Introduction: Why Biopython Matters
Biopython is an open-source Python library designed specifically for biological computation. It provides tools for bioinformatics tasks including:
- Processing biological sequences (DNA, RNA, proteins)
- Parsing bioinformatics file formats
- Accessing online biological databases
- Running and analyzing results from common bioinformatics programs
Why Biopython matters: The integration of biological data with computational methods is essential for modern biological research. Biopython streamlines these complex tasks, making computational biology accessible to researchers without specialized programming backgrounds.
Core Concepts and Objects
Key Biopython Objects
| Object | Description | Primary Use Cases |
|---|---|---|
SeqRecord | Container holding sequence, ID, description | Storing and manipulating biological sequences |
Seq | Represents biological sequences | Sequence manipulation and analysis |
SeqFeature | Annotated regions of a sequence | Representing gene structures, annotations |
SeqIO | Module for sequence file I/O | Reading and writing sequence files |
Align | Tools for sequence alignments | Creating and manipulating alignments |
NCBI | Interface to NCBI databases | Retrieving sequences and information |
PDB | Protein Data Bank module | Working with 3D protein structures |
Phylo | Tools for phylogenetic trees | Working with evolutionary relationships |
Installing Biopython
pip install biopython
Basic Import Statements
from Bio import SeqIO # Sequence I/O
from Bio.Seq import Seq # Sequence object
from Bio import Entrez # NCBI database access
from Bio import AlignIO # Alignment I/O
from Bio.Align import MultipleSeqAlignment # MSA object
from Bio import SearchIO # BLAST result parsing
from Bio import pairwise2 # Pairwise alignments
from Bio.PDB import PDBParser # PDB file parsing
from Bio import Phylo # Phylogenetic trees
Fundamental Sequence Operations
Creating and Manipulating Sequences
# Creating a sequence
from Bio.Seq import Seq
my_seq = Seq("ATGCTAGCTAGCTAGC")
# Basic operations
length = len(my_seq) # Sequence length
complement = my_seq.complement() # Complement sequence
reverse_complement = my_seq.reverse_complement() # Reverse complement
transcription = my_seq.transcribe() # DNA to RNA (T→U)
translation = my_seq.translate() # DNA to protein
# Sequence slicing (zero-based indexing)
first_codon = my_seq[0:3] # First 3 bases
last_codon = my_seq[-3:] # Last 3 bases
# Sequence composition
gc_content = 100 * ((my_seq.count("G") + my_seq.count("C")) / len(my_seq))
base_counts = {'A': my_seq.count('A'), 'T': my_seq.count('T'),
'G': my_seq.count('G'), 'C': my_seq.count('C')}
Sequence Record Operations
# Creating a SeqRecord
from Bio.SeqRecord import SeqRecord
record = SeqRecord(my_seq,
id="ABC123",
name="Example",
description="An example sequence")
# Accessing SeqRecord attributes
sequence = record.seq
identifier = record.id
description = record.description
File Operations: Reading and Writing Sequence Data
Reading Sequence Files
# Read a FASTA file
from Bio import SeqIO
records = list(SeqIO.parse("sequences.fasta", "fasta"))
# Read a single sequence from FASTA
single_record = SeqIO.read("single_sequence.fasta", "fasta")
# Other common formats: GenBank, EMBL, FASTQ
genbank_records = list(SeqIO.parse("sequences.gb", "genbank"))
embl_records = list(SeqIO.parse("sequences.embl", "embl"))

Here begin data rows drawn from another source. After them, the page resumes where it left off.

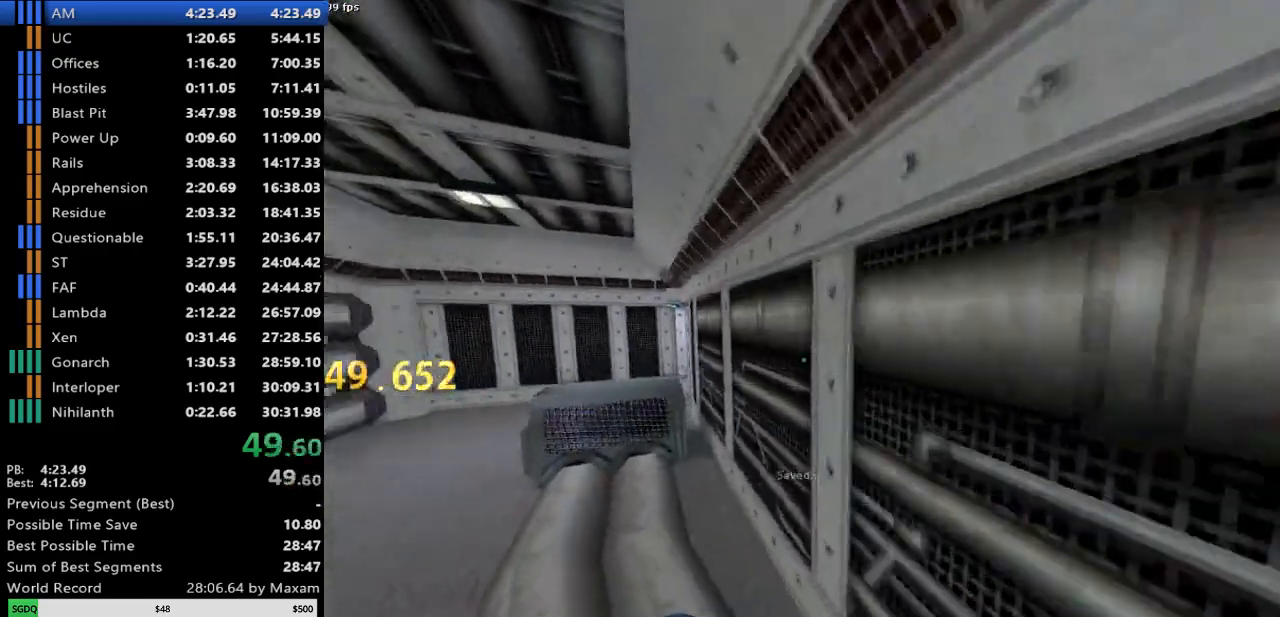
{"keys": ["d"], "mouse": [], "events": [[167, "mouse_wheel_down", "down"], [350, "a", "up"], [350, "d", "down"], [450, "mouse_wheel_down", "up"]]}
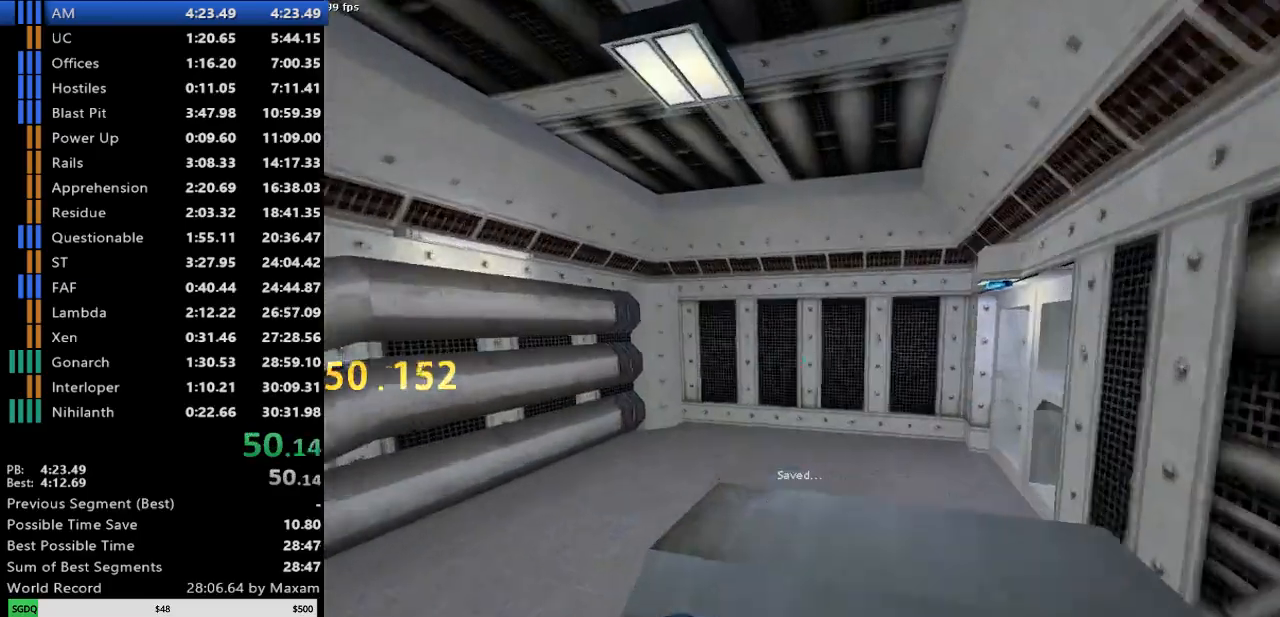
{"keys": ["d", "w"], "mouse": [], "events": [[317, "w", "down"]]}
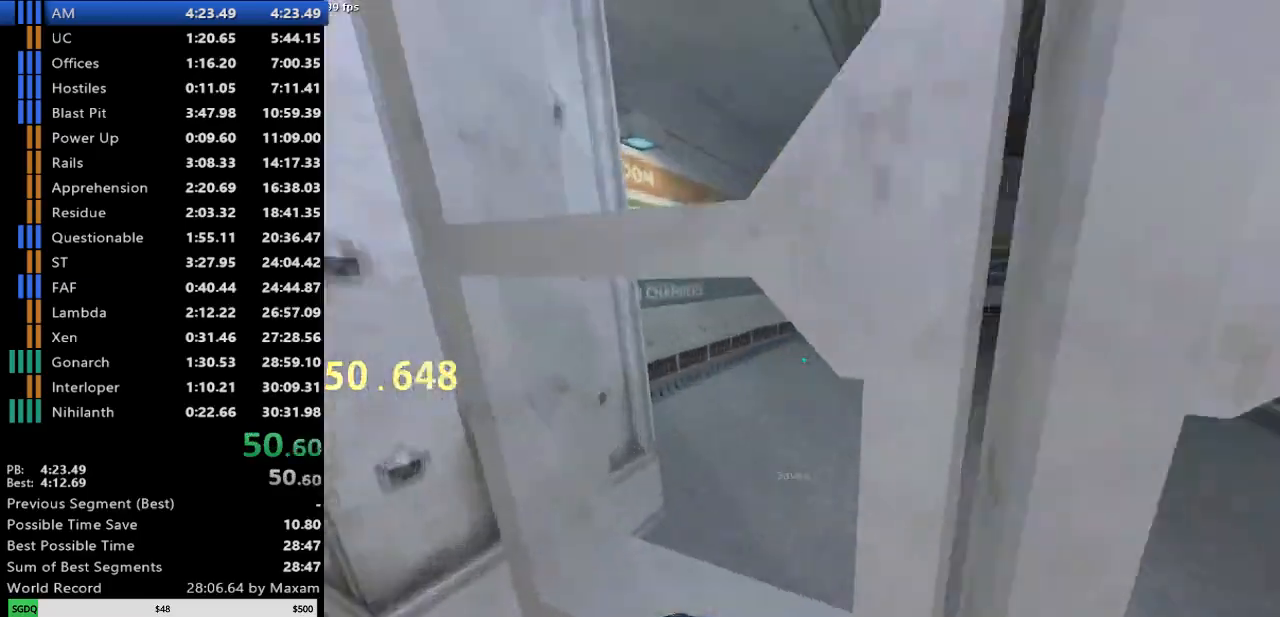
{"keys": ["a", "w"], "mouse": [], "events": [[233, "a", "down"], [283, "d", "up"]]}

fastq_records = list(SeqIO.parse("sequences.fastq", "fastq"))
Writing Sequence Files
# Write a single record
SeqIO.write(record, "output.fasta", "fasta")
# Write multiple records
SeqIO.write(records, "output.fasta", "fasta")
# Convert between formats
sequences = SeqIO.parse("input.gb", "genbank")
SeqIO.write(sequences, "output.fasta", "fasta")
Supported File Formats
| Format | File Extensions | Read | Write | Description |
|---|---|---|---|---|
| FASTA | .fa, .fasta, .fna, .faa | ✓ | ✓ | Simple format with headers and sequences |
| GenBank | .gb, .genbank | ✓ | ✓ | NCBI’s rich annotation format |
| EMBL | .embl | ✓ | ✓ | European equivalent to GenBank |
| FASTQ | .fastq, .fq | ✓ | ✓ | FASTA with quality scores |
| SWISS-PROT | .swiss, .sp | ✓ | ✓ | Curated protein database format |
| Clustal | .aln | ✓ | ✓ | Multiple sequence alignment |
| Stockholm | .sto, .sth | ✓ | ✓ | Multiple sequence alignment with annotation |
Online Database Access
NCBI Entrez Database Access
from Bio import Entrez
# Always provide your email for NCBI's records
Entrez.email = "your.email@example.com"
# Search NCBI databases
search_handle = Entrez.esearch(db="nucleotide",
term="Homo sapiens[Organism] AND COX1[Gene]",
retmax=10)
search_results = Entrez.read(search_handle)
search_handle.close()
# Get IDs from search results
id_list = search_results["IdList"]
# Fetch records using IDs
fetch_handle = Entrez.efetch(db="nucleotide",
id=id_list,
rettype="gb",
retmode="text")
records = list(SeqIO.parse(fetch_handle, "gb"))
fetch_handle.close()
Common NCBI Databases
| Database Name | Description | Common Use |
|---|---|---|
| nucleotide | Nucleotide sequences | DNA/RNA sequences |
| protein | Protein sequences | Amino acid sequences |
| pubmed | Scientific literature | Literature searches |
| genome | Genome sequences | Whole genome data |
| gene | Gene records | Gene information |
| taxonomy | Taxonomic information | Species classification |
Sequence Alignment
Pairwise Sequence Alignment
from Bio import pairwise2
from Bio.pairwise2 import format_alignment
# Define two sequences
seq1 = Seq("ACCGT")
seq2 = Seq("ACGT")
# Perform global alignment
alignments = pairwise2.align.globalxx(seq1, seq2)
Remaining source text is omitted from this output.